Mais il n’en est rien. Face à une œuvre aussi célèbre et objet de tant d’illustres versions discographiques, Piemontesi offre une approche aussi personnelle que captivante. Dans ce concerto hors-normes tant sur le plan la durée que des terribles exigences techniques et interprétatives qu’il impose au soliste, le pianiste tessinois opte pour une vision aussi personnelle que captivante et même comparée  aux grandes versions qui auront marqué la discographie comme ces combats de titans que nous donnent Backhaus avec Schuricht ou Böhm, Serkin/Szell ou Gilels/Jochum, le digne stoïcisme des très sous-estimés Istomin et Ormandy, le superbe partenariat de Pollini et Abbado dans leurs deux versions ou encore l’excellent et un peu oublié Richter/Leinsdorf. 

Osons dire que Piemontesi et Honeck ne déparent pas en cette illustre compagnie. Il faut d’abord souligner l’approche invariablement intéressante et musicienne du soliste. Tournant le dos à une conception souvent marmoréenne de ce chef-d’oeuvre qui réclame effectivement une indéniable hauteur de pensée, Piemontesi opte pour une exécution d’une merveilleuse fraîcheur rendue justement possible par une sereine maîtrise technique qui n’est jamais une fin en soi mais qui se fait oublier tellement elle est mise au service d’une interprétation d’une exceptionnelle délicatesse et spontanéité, captée qui plus est en concert.

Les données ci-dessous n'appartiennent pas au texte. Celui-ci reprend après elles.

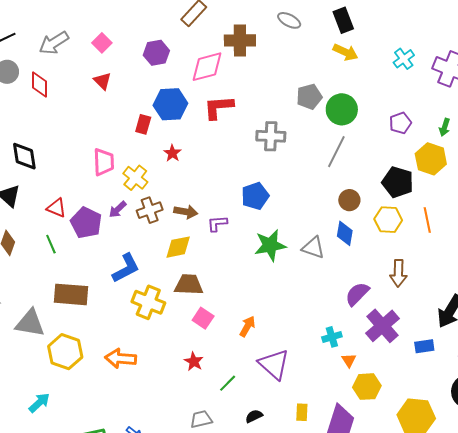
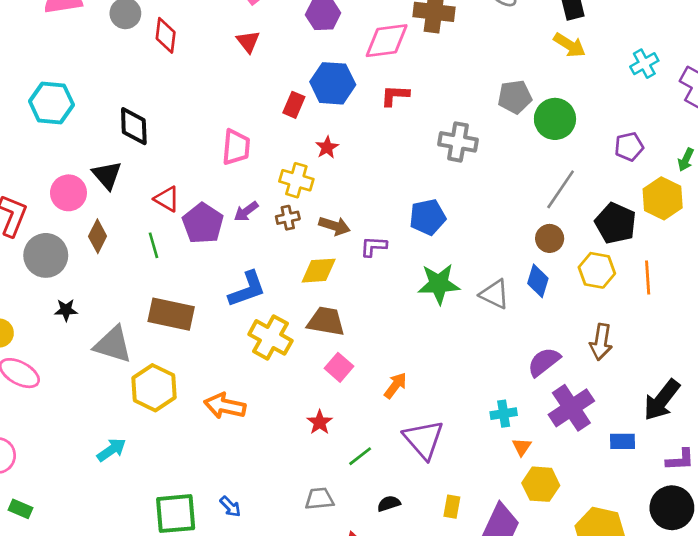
red L-shape: (219, 107) -> (395, 95), size x0.7
gray line: (336, 152) -> (561, 189), moved
yellow cross: (135, 178) -> (296, 180), moved, turned -30
brown cross: (150, 210) -> (288, 218), size x0.7

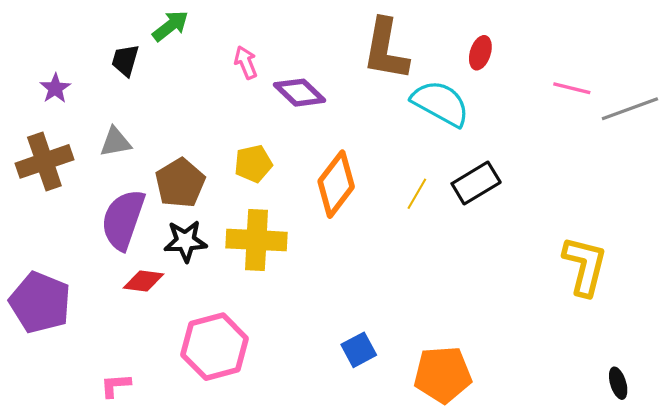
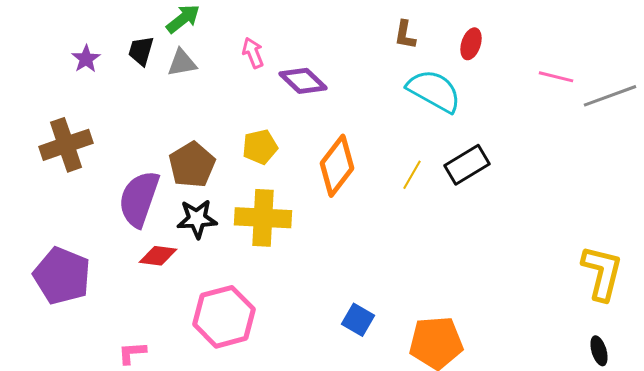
brown L-shape: (386, 50) -> (405, 35), moved, size x0.5
purple star: (55, 88) -> (86, 59), moved
gray triangle: (116, 142) -> (182, 63), moved
yellow L-shape: (585, 266) -> (602, 273), moved
blue square: (359, 350) -> (358, 320), turned -32

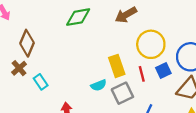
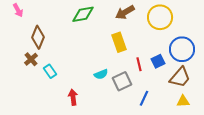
yellow circle: (151, 44) -> (160, 17), moved
yellow rectangle: (117, 66) -> (119, 42), moved

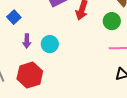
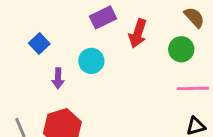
cyan circle: (50, 44) -> (91, 61), moved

Il va de soi que dans cette œuvre où piano et orchestre sont à ce point imbriqués une telle vision doit être soutenue par un chef et un orchestre qui, plus que des partenaires, doivent être des complices. Et c’est exactement ce que nous offre Manfred Honeck à la tête d’un orchestre du Gewandhaus aux belles couleurs chaudes. Voici un chef qui a vraiment étudié la partition et ne fonctionne à aucun moment en pilote automatique, aidé par un orchestre clairement ravi de sortir de la routine dans une partition si bien connue.

Dès le fameux solo de cor qui ouvre le concerto, on est conquis par le naturel et l’aisance exceptionnelle du jeu du soliste qui dialogue en permanence avec l’orchestre dans une vision quasi chambriste et fait montre d’un irrésistible sens du flux musical. La clarté du jeu de Piemontesi est remarquable, ses traits de virtuosité sont impeccables, rien ne pèse. On admire aussi la parfaite maîtrise de la tension et de la ligne du soliste comme du chef qui fait que tout respire à tout moment..

Dans le Scherzo, l’aisance du pianiste, la luminosité de sa sonorité, la subtilité du jeu de questions-réponses avec l’orchestre sont superbes. Tout est marqué ici du sceau d’un irrépressible élan juvénile sans que rien ne soit jamais exagéré.

Ouvert par le subtil solo d’un violoncelliste qui aurait mérité de voir son nom figurer dans le livret, l’Andante permet d’apprécier la finesse de la déclamation du pianiste qui ose quelques petits ritardandi et offre de magnifiques demi-teintes.

Bondissant et gai, le Finale gambade sans la moindre lourdeur. À nouveau, la légèreté des traits est superbe et tout avance avec détermination mais sans hâte. Piemontesi veille à toujours bien marquer les rythmes et à articuler avec soin sans que rien ne soit forcé ni crispé et conclut une interprétation du plus haut niveau par cet alliage d’éloquence et de simplicité dont il ne se sera départi à aucun moment.

Après le concerto, Piemontesi nous livre encore à titre de très beau bis, les Trois Intermezzi, Op. 117. S’il ne fait pas ici oublier Gieseking, Lupu ou Volodos, il est un guide très sûr dans ces pièces si intimes qui ne se livrent facilement ni à l’interprète ni à l’auditeur. Après le mélange de tendresse, de stoïcisme et de dépouillement de la première pièce, l’interprète affronte les difficultés bien plus considérables du deuxième où il maintient une superbe égalité de toucher.

Dans le sombre troisième Intermezzo , l’interprète trouve exactement la note de passion retenue de l’œuvre, concluant ainsi un très bel enregistrement.